Calm, comfortable, companionable. And since the 60s, openly laidback when it comes to weed, sex, anything you fancy, really.
A long weekend in Amsterdam is as good as a holiday. Built on a network of canals lined with gorgeous, narrow 17thcentury houses with amazing gables, there are more than 1,000 bridges spanning canals, 200 coffee shops (where you can often get weed) many on lovely squares and endless rumbling trams snaking through town, clanging.
Downtown Amsterdam is a crazy blend of buildings, classical architecture, neo-romantic, domes, gables, steeples and towers. And shops that sell cannabis, Dutch beer and the GIN, Jenever, Holland’s national spirit since around the 17th century.
The obvious first thing to do in Amsterdam is take a boat trip around the canals. There are 165 canals that flow like ribbons, covering about 31 miles. A one hour guided trip will set you up to master this complex city riddled with tiny streets.
Most people who visit Amsterdam go to the fabulous Rijks Museum to see Rembrandt’s famous Nightwatch and Vermeer’s Milk Maid. The Museum has been recently renovated and is packed with great stuff but it’s hell to queue for a ticket (€20) and their signage is, at best, mediocre. (If it’s Rembrandt you’re after, why not visit his house where he lived and worked for nearly two decades. It’s in Jodenbreestraat and entrance is €14.)
The Rijks Museum is massive and could take the best part of the day. Conveniently, there’s a gorgeous park right next to it where you can loll and watch dancing fountains before you set off for the nearby Van Gogh Museum with the largest collection of his paintings in the world.
But of course, it’s the Red Light District we all want to see, The Windows where the prostitutes display themselves. It’s Amsterdam’s oldest neighbourhood and is easy to find as it’s called exactly that, Red Light, on the maps. There are tours of the area if you feel a bit squeeky about tramping there alone.
As the book says, there are sex shops, women for sale, lots of leather, fetish stores and sex theatres. It seems odd to find this in such a pretty, innocent-looking city but it’s been there for about 500 years. We went on a Sunday midday and most of the Windows were empty because, we were told, the girls had gone to church. Foolishly, I tried to photograph a window that did have a girl in it and she kicked the doorframe, screamed at me and pulled the curtain. I did not know (at that stage of the visit) that you may NOT photograph the girls.
The book, Midwinter Break by Bernard MacLaverty is about a Scottish couple who go to Amsterdam for a long weekend and the wife unexpectedly finds the oldest house in Amsterdam, Houten Huis built in the 1420s. It’s a narrow black wooden house just off a magnificent square opposite the English Reformed Church in the centre of town and hidden behind a small door on Begijnhof 34 and is well worth finding.

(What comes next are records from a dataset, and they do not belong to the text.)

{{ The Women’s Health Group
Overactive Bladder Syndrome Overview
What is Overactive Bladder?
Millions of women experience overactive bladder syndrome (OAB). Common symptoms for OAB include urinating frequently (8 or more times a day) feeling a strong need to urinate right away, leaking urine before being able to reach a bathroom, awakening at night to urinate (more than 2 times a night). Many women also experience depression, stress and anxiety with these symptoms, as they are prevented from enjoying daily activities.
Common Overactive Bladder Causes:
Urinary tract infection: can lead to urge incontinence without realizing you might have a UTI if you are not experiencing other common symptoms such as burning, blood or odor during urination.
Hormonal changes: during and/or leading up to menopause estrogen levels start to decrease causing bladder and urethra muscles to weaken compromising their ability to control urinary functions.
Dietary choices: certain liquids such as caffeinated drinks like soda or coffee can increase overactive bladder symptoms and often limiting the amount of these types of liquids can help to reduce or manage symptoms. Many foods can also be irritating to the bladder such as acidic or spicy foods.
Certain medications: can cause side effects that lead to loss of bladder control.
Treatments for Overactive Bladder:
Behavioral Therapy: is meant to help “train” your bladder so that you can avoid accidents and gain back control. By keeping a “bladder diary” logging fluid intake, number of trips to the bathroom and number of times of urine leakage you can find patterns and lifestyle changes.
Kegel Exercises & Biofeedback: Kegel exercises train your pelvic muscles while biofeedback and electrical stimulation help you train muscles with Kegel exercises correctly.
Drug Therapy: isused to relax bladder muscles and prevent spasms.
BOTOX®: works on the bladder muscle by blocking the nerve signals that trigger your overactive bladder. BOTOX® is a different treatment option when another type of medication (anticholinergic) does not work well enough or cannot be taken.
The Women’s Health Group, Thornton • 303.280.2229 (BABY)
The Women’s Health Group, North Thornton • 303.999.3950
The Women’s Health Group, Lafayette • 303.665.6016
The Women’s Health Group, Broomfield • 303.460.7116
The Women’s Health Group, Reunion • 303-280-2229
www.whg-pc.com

As is the Anne Frank Huis in Prinsengracht 263-267, where the young Jewish wartime diarist wrote. Tickets only available online (annafrank.org). (Tickets tend to be cheaper online generally.)
As there are hardly any cars in Amsterdam – just trams and taxis – everyone walks. Or rides cycles at speed along cycle routes. As a pedestrian you could fall under a tram but Amsterdammers are very polite and gracious and it’s highly unlikely you’d be struck down by a cyclist! If you were, you’d need to relax in the nearest cafe in a sunny square and have a Dutch coffee and a jenever gin, or several! Maybe even a puff of the old green stuff.
Amsterdam is not cheap. If you buy a City Pass some museums are free. A multi-day Tram Ticket can be bought on the tram which has a helpful conductor behind a desk onboard. And ask hotels for maps with discounts marked on them.